ACTIVITY
Find every line in the records below that contains "bottle", and copy it.

TASK MATERIAL
◇ ◇ ◇ ◇ ◇ ◇ ◇

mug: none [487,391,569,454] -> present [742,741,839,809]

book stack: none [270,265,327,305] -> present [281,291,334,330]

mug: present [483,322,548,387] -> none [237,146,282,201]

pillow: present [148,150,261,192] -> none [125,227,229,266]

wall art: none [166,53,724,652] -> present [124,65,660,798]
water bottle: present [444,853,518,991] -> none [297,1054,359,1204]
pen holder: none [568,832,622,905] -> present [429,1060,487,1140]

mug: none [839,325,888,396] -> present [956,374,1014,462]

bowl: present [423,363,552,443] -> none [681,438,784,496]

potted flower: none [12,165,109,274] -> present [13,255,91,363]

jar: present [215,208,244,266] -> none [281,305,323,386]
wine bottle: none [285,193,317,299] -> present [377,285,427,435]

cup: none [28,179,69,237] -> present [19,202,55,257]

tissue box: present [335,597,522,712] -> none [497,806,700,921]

◇ ◇ ◇ ◇ ◇ ◇ ◇

ANSWER TO THE EXERCISE
water bottle: present [444,853,518,991] -> none [297,1054,359,1204]
wine bottle: none [285,193,317,299] -> present [377,285,427,435]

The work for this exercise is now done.